== What you will do ==
Any picture must be dropped, but each line of the data should be duplicated exactly.
-.-.-
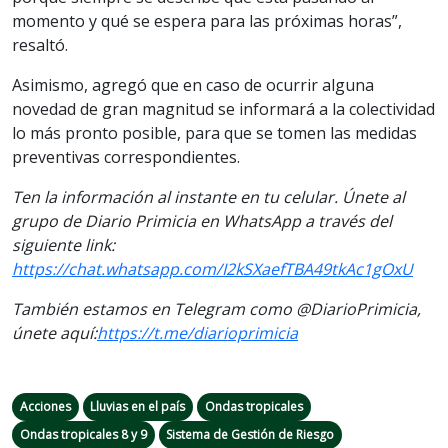
momento y qué se espera para las próximas horas”,
resaltó.
Asimismo, agregó que en caso de ocurrir alguna
novedad de gran magnitud se informará a la colectividad
lo más pronto posible, para que se tomen las medidas
preventivas correspondientes.
Ten la información al instante en tu celular. Únete al
grupo de Diario Primicia en WhatsApp a través del
siguiente link:
https://chat.whatsapp.com/I2kSXaefTBA49tkAc1gOxU
También estamos en Telegram como @DiarioPrimicia,
únete aquí:
https://t.me/diarioprimicia
Acciones
Lluvias en el país
Ondas tropicales
Ondas tropicales 8 y 9
Sistema de Gestión de Riesgo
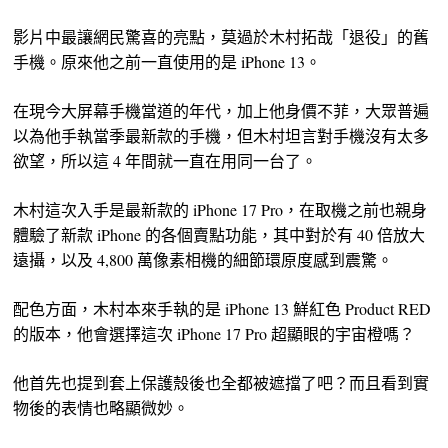
影片中最讓網民驚喜的亮點，莫過於木村拓哉「退役」的舊
手機。原來他之前一直使用的是 iPhone 13。
在現今大屏幕手機當道的年代，加上他身價不菲，大眾普遍
以為他手執當季最新款的手機，但木村坦言對手機沒有太多
欲望，所以這 4 年間就一直在用同一台了。
木村這次入手是最新款的 iPhone 17 Pro，在取機之前也親身
體驗了新款 iPhone 的各個賣點功能，其中對於有 40 倍放大
遠攝，以及 4,800 萬像素相機的細節環原度感到震驚。
配色方面，木村本來手執的是 iPhone 13 鮮紅色 Product RED
的版本，他會選擇這次 iPhone 17 Pro 超顯眼的宇宙橙嗎？
他首先也提到套上保護殼後也全都被遮擋了吧？而且看到實
物後的表情也略顯微妙。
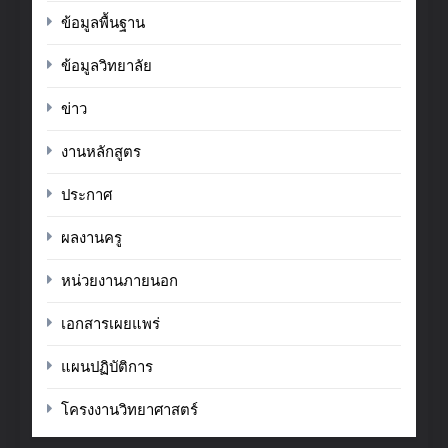
ข้อมูลพื้นฐาน
ข้อมูลวิทยาลัย
ข่าว
งานหลักสูตร
ประกาศ
ผลงานครู
หน่วยงานภายนอก
เอกสารเผยแพร่
แผนปฏิบัติการ
โครงงานวิทยาศาสตร์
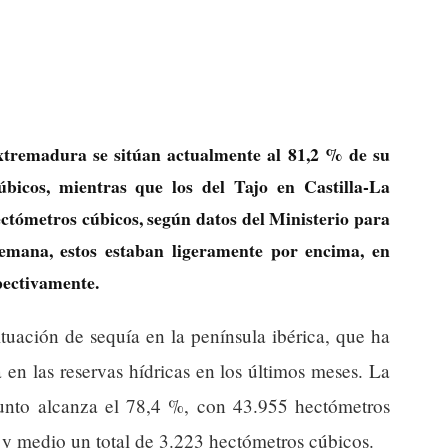
xtremadura se sitúan actualmente al 81,2 % de su
úbicos, mientras que los del Tajo en Castilla-La
ctómetros cúbicos, según datos del Ministerio para
semana, estos estaban ligeramente por encima, en
pectivamente.
situación de sequía en la península ibérica, que ha
 en las reservas hídricas en los últimos meses. La
junto alcanza el 78,4 %, con 43.955 hectómetros
y medio un total de 3.223 hectómetros cúbicos.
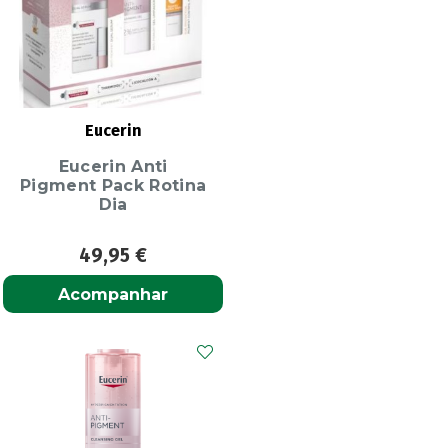
Eucerin
Eucerin Anti
Pigment Pack Rotina
Dia
49,95
€
Acompanhar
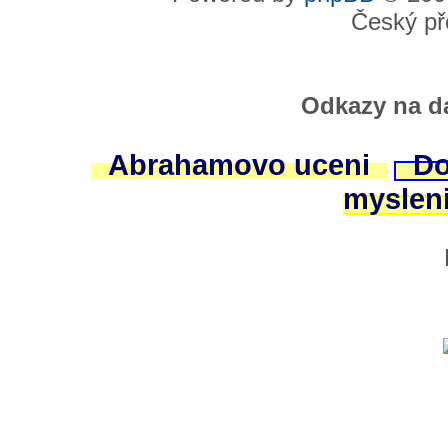
Český př
Odkazy na da
Abrahamovo uceni
Do
myslen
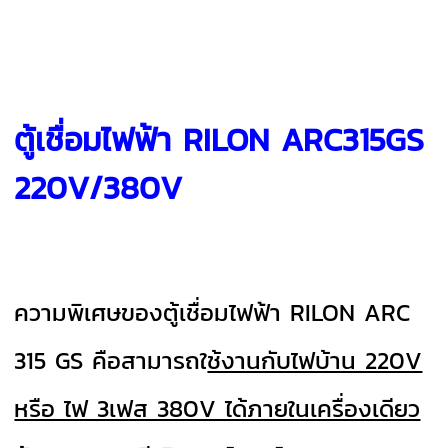
ตู้เชื่อมไฟฟ้า RILON ARC315GS
220V/380V
ความพิเศษของตู้เชื่อมไฟฟ้า RILON ARC
315 GS คือสามารถใ
ช้งานกับไฟบ้าน 220V
หรือ ไฟ 3เฟส 380V ได้ภายในเครื่องเดียว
-.-.-
== Output ==
momento y qué se espera para las próximas horas”,
resaltó.
Asimismo, agregó que en caso de ocurrir alguna
novedad de gran magnitud se informará a la colectividad
lo más pronto posible, para que se tomen las medidas
preventivas correspondientes.
Ten la información al instante en tu celular. Únete al
grupo de Diario Primicia en WhatsApp a través del
siguiente link:
https://chat.whatsapp.com/I2kSXaefTBA49tkAc1gOxU
También estamos en Telegram como @DiarioPrimicia,
únete aquí:
https://t.me/diarioprimicia
Acciones
Lluvias en el país
Ondas tropicales
Ondas tropicales 8 y 9
Sistema de Gestión de Riesgo
影片中最讓網民驚喜的亮點，莫過於木村拓哉「退役」的舊
手機。原來他之前一直使用的是 iPhone 13。
在現今大屏幕手機當道的年代，加上他身價不菲，大眾普遍
以為他手執當季最新款的手機，但木村坦言對手機沒有太多
欲望，所以這 4 年間就一直在用同一台了。
木村這次入手是最新款的 iPhone 17 Pro，在取機之前也親身
體驗了新款 iPhone 的各個賣點功能，其中對於有 40 倍放大
遠攝，以及 4,800 萬像素相機的細節環原度感到震驚。
配色方面，木村本來手執的是 iPhone 13 鮮紅色 Product RED
的版本，他會選擇這次 iPhone 17 Pro 超顯眼的宇宙橙嗎？
他首先也提到套上保護殼後也全都被遮擋了吧？而且看到實
物後的表情也略顯微妙。
ข้อมูลพื้นฐาน
ข้อมูลวิทยาลัย
ข่าว
งานหลักสูตร
ประกาศ
ผลงานครู
หน่วยงานภายนอก
เอกสารเผยแพร่
แผนปฏิบัติการ
โครงงานวิทยาศาสตร์
xtremadura se sitúan actualmente al 81,2 % de su
úbicos, mientras que los del Tajo en Castilla-La
ctómetros cúbicos, según datos del Ministerio para
semana, estos estaban ligeramente por encima, en
pectivamente.
situación de sequía en la península ibérica, que ha
 en las reservas hídricas en los últimos meses. La
junto alcanza el 78,4 %, con 43.955 hectómetros
y medio un total de 3.223 hectómetros cúbicos.
Eucerin
Eucerin Anti
Pigment Pack Rotina
Dia
49,95
€
Acompanhar
Český př
Odkazy na da
Abrahamovo uceni
Do
myslen
ตู้เชื่อมไฟฟ้า RILON ARC315GS
220V/380V
ความพิเศษของตู้เชื่อมไฟฟ้า RILON ARC
315 GS คือสามารถใ
ช้งานกับไฟบ้าน 220V
หรือ ไฟ 3เฟส 380V ได้ภายในเครื่องเดียว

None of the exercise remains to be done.